» **Exercise description**
In the data below, find the line that contains "0 Rectangle with rounded corners*" and the line that contains "X188822500Y-99060000D03*". Copy both, plus every line between them, exactly.

[Circuit design data]
################

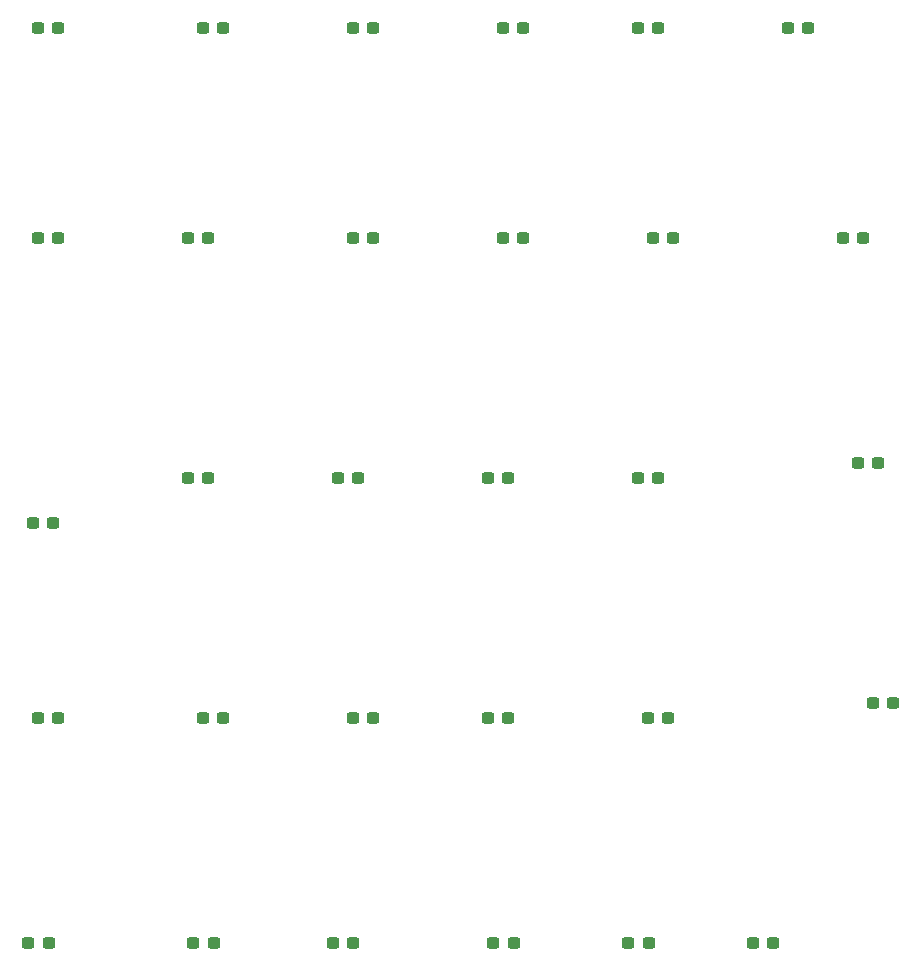
<source format=gbr>
%TF.GenerationSoftware,KiCad,Pcbnew,9.0.7*%
%TF.CreationDate,2026-02-20T03:41:17+09:00*%
%TF.ProjectId,YmmKeyboardMX,596d6d4b-6579-4626-9f61-72644d582e6b,rev?*%
%TF.SameCoordinates,Original*%
%TF.FileFunction,Paste,Bot*%
%TF.FilePolarity,Positive*%
%FSLAX46Y46*%
G04 Gerber Fmt 4.6, Leading zero omitted, Abs format (unit mm)*
G04 Created by KiCad (PCBNEW 9.0.7) date 2026-02-20 03:41:17*
%MOMM*%
%LPD*%
G01*
G04 APERTURE LIST*
G04 Aperture macros list*
%AMRoundRect*
0 Rectangle with rounded corners*
0 $1 Rounding radius*
0 $2 $3 $4 $5 $6 $7 $8 $9 X,Y pos of 4 corners*
0 Add a 4 corners polygon primitive as box body*
4,1,4,$2,$3,$4,$5,$6,$7,$8,$9,$2,$3,0*
0 Add four circle primitives for the rounded corners*
1,1,$1+$1,$2,$3*
1,1,$1+$1,$4,$5*
1,1,$1+$1,$6,$7*
1,1,$1+$1,$8,$9*
0 Add four rect primitives between the rounded corners*
20,1,$1+$1,$2,$3,$4,$5,0*
20,1,$1+$1,$4,$5,$6,$7,0*
20,1,$1+$1,$6,$7,$8,$9,0*
20,1,$1+$1,$8,$9,$2,$3,0*%
G04 Aperture macros list end*
%ADD10RoundRect,0.237500X0.300000X0.237500X-0.300000X0.237500X-0.300000X-0.237500X0.300000X-0.237500X0*%
G04 APERTURE END LIST*
D10*
%TO.C,C12*%
X205332500Y-58420000D03*
X203607500Y-58420000D03*
%TD*%
%TO.C,C11*%
X189230000Y-58420000D03*
X187505000Y-58420000D03*
%TD*%
%TO.C,C13*%
X136752500Y-82550000D03*
X135027500Y-82550000D03*
%TD*%
%TO.C,C14*%
X149860000Y-78740000D03*
X148135000Y-78740000D03*
%TD*%
%TO.C,C25*%
X136345000Y-118110000D03*
X134620000Y-118110000D03*
%TD*%
%TO.C,C23*%
X188822500Y-99060000D03*
X187097500Y-99060000D03*
%TD*%
%TO.C,C15*%
X162560000Y-78740000D03*
X160835000Y-78740000D03*
%TD*%
%TO.C,C9*%
X163830000Y-58420000D03*
X162105000Y-58420000D03*
%TD*%
%TO.C,C29*%
X187145000Y-118110000D03*
X185420000Y-118110000D03*
%TD*%
%TO.C,C27*%
X162152500Y-118110000D03*
X160427500Y-118110000D03*
%TD*%
%TO.C,C22*%
X175260000Y-99060000D03*
X173535000Y-99060000D03*
%TD*%
%TO.C,C7*%
X137160000Y-58420000D03*
X135435000Y-58420000D03*
%TD*%
%TO.C,C28*%
X175715000Y-118110000D03*
X173990000Y-118110000D03*
%TD*%
%TO.C,C16*%
X175260000Y-78740000D03*
X173535000Y-78740000D03*
%TD*%
%TO.C,C8*%
X149860000Y-58420000D03*
X148135000Y-58420000D03*
%TD*%
%TO.C,C19*%
X137160000Y-99060000D03*
X135435000Y-99060000D03*
%TD*%
%TO.C,C3*%
X163830000Y-40640000D03*
X162105000Y-40640000D03*
%TD*%
%TO.C,C2*%
X151130000Y-40640000D03*
X149405000Y-40640000D03*
%TD*%
%TO.C,C30*%
X197712500Y-118110000D03*
X195987500Y-118110000D03*
%TD*%
%TO.C,C21*%
X163830000Y-99060000D03*
X162105000Y-99060000D03*
%TD*%
%TO.C,C20*%
X151130000Y-99060000D03*
X149405000Y-99060000D03*
%TD*%
%TO.C,C6*%
X200660000Y-40640000D03*
X198935000Y-40640000D03*
%TD*%
%TO.C,C4*%
X176530000Y-40640000D03*
X174805000Y-40640000D03*
%TD*%
%TO.C,C24*%
X207872500Y-97790000D03*
X206147500Y-97790000D03*
%TD*%
%TO.C,C1*%
X137160000Y-40640000D03*
X135435000Y-40640000D03*
%TD*%
%TO.C,C26*%
X150315000Y-118110000D03*
X148590000Y-118110000D03*
%TD*%
%TO.C,C18*%
X206602500Y-77470000D03*
X204877500Y-77470000D03*
%TD*%
%TO.C,C5*%
X187960000Y-40640000D03*
X186235000Y-40640000D03*
%TD*%
%TO.C,C17*%
X187960000Y-78740000D03*
X186235000Y-78740000D03*
%TD*%
%TO.C,C10*%
X176530000Y-58420000D03*
X174805000Y-58420000D03*
%TD*%
M02*

</source>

################

» **Solution below**
0 Rectangle with rounded corners*
0 $1 Rounding radius*
0 $2 $3 $4 $5 $6 $7 $8 $9 X,Y pos of 4 corners*
0 Add a 4 corners polygon primitive as box body*
4,1,4,$2,$3,$4,$5,$6,$7,$8,$9,$2,$3,0*
0 Add four circle primitives for the rounded corners*
1,1,$1+$1,$2,$3*
1,1,$1+$1,$4,$5*
1,1,$1+$1,$6,$7*
1,1,$1+$1,$8,$9*
0 Add four rect primitives between the rounded corners*
20,1,$1+$1,$2,$3,$4,$5,0*
20,1,$1+$1,$4,$5,$6,$7,0*
20,1,$1+$1,$6,$7,$8,$9,0*
20,1,$1+$1,$8,$9,$2,$3,0*%
G04 Aperture macros list end*
%ADD10RoundRect,0.237500X0.300000X0.237500X-0.300000X0.237500X-0.300000X-0.237500X0.300000X-0.237500X0*%
G04 APERTURE END LIST*
D10*
%TO.C,C12*%
X205332500Y-58420000D03*
X203607500Y-58420000D03*
%TD*%
%TO.C,C11*%
X189230000Y-58420000D03*
X187505000Y-58420000D03*
%TD*%
%TO.C,C13*%
X136752500Y-82550000D03*
X135027500Y-82550000D03*
%TD*%
%TO.C,C14*%
X149860000Y-78740000D03*
X148135000Y-78740000D03*
%TD*%
%TO.C,C25*%
X136345000Y-118110000D03*
X134620000Y-118110000D03*
%TD*%
%TO.C,C23*%
X188822500Y-99060000D03*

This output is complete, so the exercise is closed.